Langkah pertama adalah membatasi kadar lemak trans hingga 2% dari total kandungan lemak di semua makanan.
Langkah kedua, pelarangan minyak terhidrogenasi sebagian (Partially Hydrogenated Oil/PHO), termasuk pelarangan produksi, impor, penjualan, dan penggunaan PHO pada semua makanan.
Untuk mendukung kebijakan ini, pada 2018 WHO meluncurkan inisiatif eliminasi lemak trans global, REPLACE, yang menyerukan negara-negara untuk mengeliminasi lemak trans secara global pada tahun 2023.
Kerangka kerja REPLACE terdiri dari 6 strategi: pertama, meninjau sumber makanan lemak trans dan lanskap kebijakan; kedua, mendorong penggantian lemak trans dengan lemak dan minyak yang lebih sehat; ketiga, memberlakukan peraturan untuk mengeliminasi lemak trans; keempat, menilai dan memantau kandungan lemak trans dalam pasokan pangan; kelima, menciptakan kesadaran di kalangan pengambil kebijakan, produsen pangan, dan masyarakat; dan keenam, memastikan kepatuhan terhadap kebijakan.
Saat ini, sebanyak 53 Negara Anggota WHO telah mengadopsi kebijakan praktik terbaik eliminasi lemak trans, termasuk Denmark yang menjadi negara pertama yang menerapkan kebijakan tersebut sejak 2003.
"Denmark adalah negara pertama yang melarang lemak trans dalam industri makanan dan ini sudah dilakukan sejak tahun 2003. Kenapa bisa dilakukan, karena sebelum adanya larangan ini, angka kematian akibat penyakit jantung itu sangat tinggi,” kata Dante.

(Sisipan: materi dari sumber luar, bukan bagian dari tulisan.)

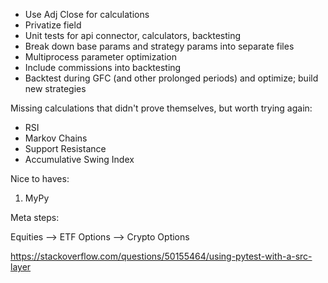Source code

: * Use Adj Close for calculations
* Privatize field
* Unit tests for api connector, calculators, backtesting
* Break down base params and strategy params into separate files
* Multiprocess parameter optimization
* Include commissions into backtesting
* Backtest during GFC (and other prolonged periods) and optimize; build new strategies

Missing calculations that didn't prove themselves, but worth trying again:

* RSI
* Markov Chains
* Support Resistance
* Accumulative Swing Index

Nice to haves:

1. MyPy

Meta steps:

Equities --> ETF Options --> Crypto Options

https://stackoverflow.com/questions/50155464/using-pytest-with-a-src-layer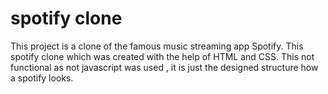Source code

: # spotify  clone 
This project is a clone of the famous music streaming app Spotify.
This spotify clone which was created with the help of HTML and CSS. 
This not functional as not javascript was used , it is just the designed structure how a spotify looks.
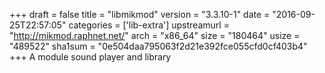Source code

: +++
draft = false
title = "libmikmod"
version = "3.3.10-1"
date = "2016-09-25T22:57:05"
categories = ['lib-extra']
upstreamurl = "http://mikmod.raphnet.net/"
arch = "x86_64"
size = "180464"
usize = "489522"
sha1sum = "0e504daa795063f2d21e392fce055cfd0cf403b4"
+++
A module sound player and library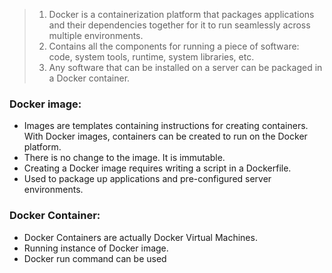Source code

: 
> 1. Docker is a containerization platform that packages applications and their dependencies together for it to run seamlessly across multiple environments.
> 2. Contains all the components for running a piece of software: code, system tools, runtime, system libraries, etc. 
> 3. Any software that can be installed on a server can be packaged in a Docker container. 
### Docker image:
- Images are templates containing instructions for creating containers. With Docker images, containers can be created to run on the Docker platform.
- There is no change to the image. It is immutable.
- Creating a Docker image requires writing a script in a Dockerfile.
- Used to package up applications and pre-configured server environments.

### Docker Container:
- Docker Containers are actually Docker Virtual Machines.
- Running instance of Docker image.
- Docker run command can be used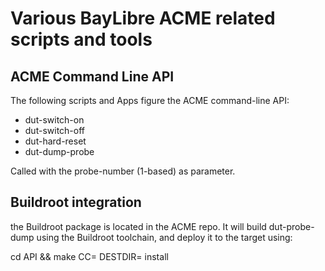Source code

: # Various BayLibre ACME related scripts and tools #

## ACME  Command Line API ##

The following scripts and Apps figure the ACME command-line API:

* dut-switch-on
* dut-switch-off
* dut-hard-reset
* dut-dump-probe

Called with the probe-number (1-based) as parameter.

## Buildroot integration

the Buildroot package is located in the ACME repo. It will
build dut-probe-dump using the Buildroot toolchain, and deploy
it to the target using:

cd API && make CC= DESTDIR= install
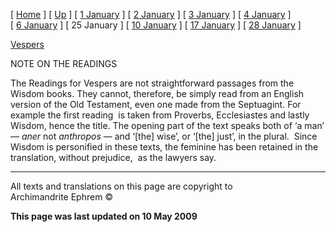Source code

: \[ [Home](index.md) \] \[ [Up](jan-int.md) \]
\[ [1 January](1january.md) \] \[ [2 January](jan02.md) \]
\[ [3 January](3_january.md) \] \[ [4 January](4_january.md) \]
\[ [6 January](6january.md) \] \[ 25 January \]
\[ [10 January](10_january.md) \] \[ [17 January](17%20January.md) \]
\[ [28 January](28_january.md) \]

[Vespers](vespers1.md)

NOTE ON THE READINGS

The Readings for Vespers are not straightforward passages from the
Wisdom books. They cannot, therefore, be simply read from an English
version of the Old Testament, even one made from the Septuagint. For
example the first reading  is taken from Proverbs, Ecclesiastes and
lastly Wisdom, hence the title. The opening part of the text speaks both
of ‘a man’ — *aner* not *anthropos* — and ‘\[the\] wise’, or ‘\[the\]
just’, in the plural.   Since Wisdom is personified in these texts, the
feminine has been retained in the translation, without prejudice,  as
the lawyers say.

-----

All texts and translations on this page are copyright to  
Archimandrite Ephrem ©

**This page was last updated on 10 May 2009**

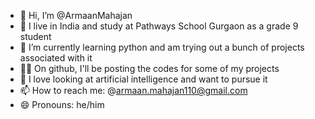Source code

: - 👋 Hi, I’m @ArmaanMahajan
- 📍 I live in India and study at Pathways School Gurgaon as a grade 9 student
- 👀 I’m currently learning python and am trying out a bunch of projects associated with it
- 👨‍💻 On github, I'll be posting the codes for some of my projects
- 🌱 I love looking at artificial intelligence and want to pursue it
- 📫 How to reach me: @armaan.mahajan110@gmail.com
- 😄 Pronouns: he/him

<!---
ArmaanMahajan/ArmaanMahajan is a ✨ special ✨ repository because its `README.md` (this file) appears on your GitHub profile.
You can click the Preview link to take a look at your changes.
--->

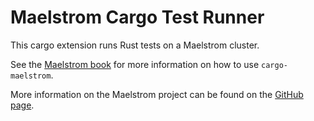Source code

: # Maelstrom Cargo Test Runner

This cargo extension runs Rust tests on a Maelstrom cluster.

See the [Maelstrom book](https://maelstrom-software.github.io/maelstrom/) for
more information on how to use `cargo-maelstrom`.

More information on the Maelstrom project can be found on the [GitHub
page](https://github.com/maelstrom-software/maelstrom).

Sepuluh tahun setelah regulasi diberlakukan, tanpa intervensi spesifik lainnya, angka kematian akibat penyakit jantung dan pembuluh darah turun 20 persen.
Dante menegaskan, Pemerintah Indonesia juga berkomitmen penuh untuk menerapkan regulasi pelarangan penggunaan lemak trans pada industri makanan di Indonesia.

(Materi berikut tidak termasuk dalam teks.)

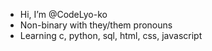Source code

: - Hi, I’m @CodeLyo-ko
- Non-binary with they/them pronouns
- Learning c, python, sql, html, css, javascript

<!---
CodeLyo-ko/CodeLyo-ko is a ✨ special ✨ repository because its `README.md` (this file) appears on your GitHub profile.
You can click the Preview link to take a look at your changes.
--->
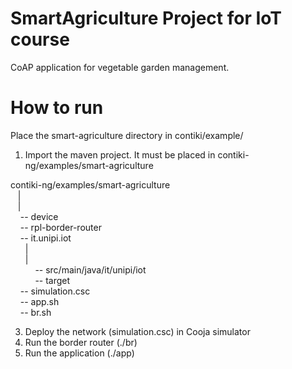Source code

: # SmartAgriculture Project for IoT course
CoAP application for vegetable garden management. 


# How to run
Place the smart-agriculture directory in contiki/example/
1) Import the maven project. It must be placed in contiki-ng/examples/smart-agriculture


<space>contiki-ng/examples/smart-agriculture <br />
&nbsp;&nbsp;&nbsp;| <br />
&nbsp;&nbsp;&nbsp;| <br />
&nbsp;&nbsp;&nbsp;&nbsp;-- device <br />
&nbsp;&nbsp;&nbsp;&nbsp;-- rpl-border-router <br />
&nbsp;&nbsp;&nbsp;&nbsp;-- it.unipi.iot <br />
&nbsp;&nbsp;&nbsp;&nbsp;&nbsp;&nbsp;| <br />
&nbsp;&nbsp;&nbsp;&nbsp;&nbsp;&nbsp;| <br />
&nbsp;&nbsp;&nbsp;&nbsp;&nbsp;&nbsp;&nbsp;&nbsp;&nbsp;&nbsp;-- src/main/java/it/unipi/iot <br />
&nbsp;&nbsp;&nbsp;&nbsp;&nbsp;&nbsp;&nbsp;&nbsp;&nbsp;&nbsp;-- target <br />
&nbsp;&nbsp;&nbsp;&nbsp;-- simulation.csc <br />
&nbsp;&nbsp;&nbsp;&nbsp;-- app.sh <br />
&nbsp;&nbsp;&nbsp;&nbsp;-- br.sh <br />
            

3) Deploy the network (simulation.csc) in Cooja simulator
4) Run the border router (./br)
5) Run the application (./app)

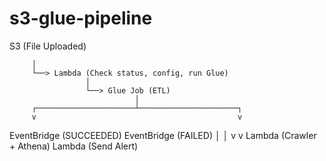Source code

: # s3-glue-pipeline


S3 (File Uploaded)

         │
         └──> Lambda (Check status, config, run Glue)
                     │
                     └──> Glue Job (ETL)
                                │
         ┌──────────────────────┴──────────────────────┐
         v                                             v
   EventBridge (SUCCEEDED)                      EventBridge (FAILED)
         │                                             │
         v                                             v
  Lambda (Crawler + Athena)                   Lambda (Send Alert)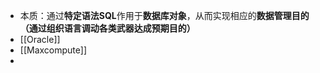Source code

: - 本质：通过**特定语法SQL**作用于**数据库对象**，从而实现相应的**数据管理目的（通过组织语言调动各类武器达成预期目的）**
- [[Oracle]]
- [[Maxcompute]]
-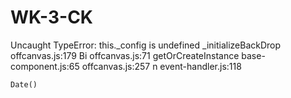 WK-3-CK
============

Uncaught TypeError: this._config is undefined
    _initializeBackDrop offcanvas.js:179
    Bi offcanvas.js:71
    getOrCreateInstance base-component.js:65
    <anonymous> offcanvas.js:257
    n event-handler.js:118


    Date()
    
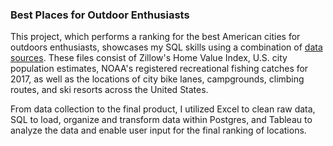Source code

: ### Best Places for Outdoor Enthusiasts

This project, which performs a ranking for the best American cities for outdoors enthusiasts, showcases my SQL skills using a combination of [data sources](https://github.com/gracemshea/ga_da_finalproject/blob/master/datasources). These files consist of Zillow's Home Value Index, U.S. city population estimates, NOAA's registered recreational fishing catches for 2017, as well as the locations of city bike lanes, campgrounds, climbing routes, and ski resorts across the United States.

From data collection to the final product, I utilized Excel to clean raw data, SQL to load, organize and transform data within Postgres, and Tableau to analyze the data and enable user input for the final ranking of locations.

Wamenkes pun menilai pembatasan lemak trans akan menekan penyakit jantung sekaligus membuat Indonesia berhemat triliunan rupiah.

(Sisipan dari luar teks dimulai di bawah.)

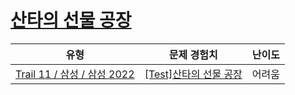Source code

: # [산타의 선물 공장](https://www.codetree.ai/trails/complete/curated-cards/2022-second-half-morning-2)

|유형|문제 경험치|난이도|
|---|---|---|
|[Trail 11 / 삼성 / 삼성 2022](https://www.codetree.ai/trail-info/corporate-recent/)|[[Test]산타의 선물 공장](https://www.codetree.ai/trails/complete/curated-cards/2022-second-half-morning-2/)|어려움|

Ia berharap penyusunan regulasi dengan melibatkan lintas sektor dapat menjadikan Indonesia negara berikutnya yang menerapkan regulasi sesuai praktik baik yang disarankan WHO.
“Kami akan merumuskan regulasi tersebut di Indonesia. Dengan begitu, masyarakat akan lebih sehat sehingga angka kematian akibat penyakit jantung dan kardiovaskular turun," ujarnya.
Dante menjelaskan, penerapan regulasi lemak trans akan dibarengi dengan edukasi secara masif terutama pada sektor informal seperti pedagang kecil dan menengah.
“Kini, 53 Negara Anggota WHO secara global telah mengadopsi kebijakan praktik terbaik terkait lemak trans, dan WHO bekerja sama dengan Pemerintah Indonesia untuk memastikan Indonesia menjadi negara berikutnya,” kata Perwakilan WHO untuk Indonesia, Dr. N. Paranietharan.
“Rilis studi dasar WHO hari ini menandai langkah maju yang penting dalam memperbaiki lingkungan pangan bagi lebih dari 275 juta masyarakat Indonesia, memungkinkan mereka untuk hidup lebih lama dan lebih sehat,” katanya.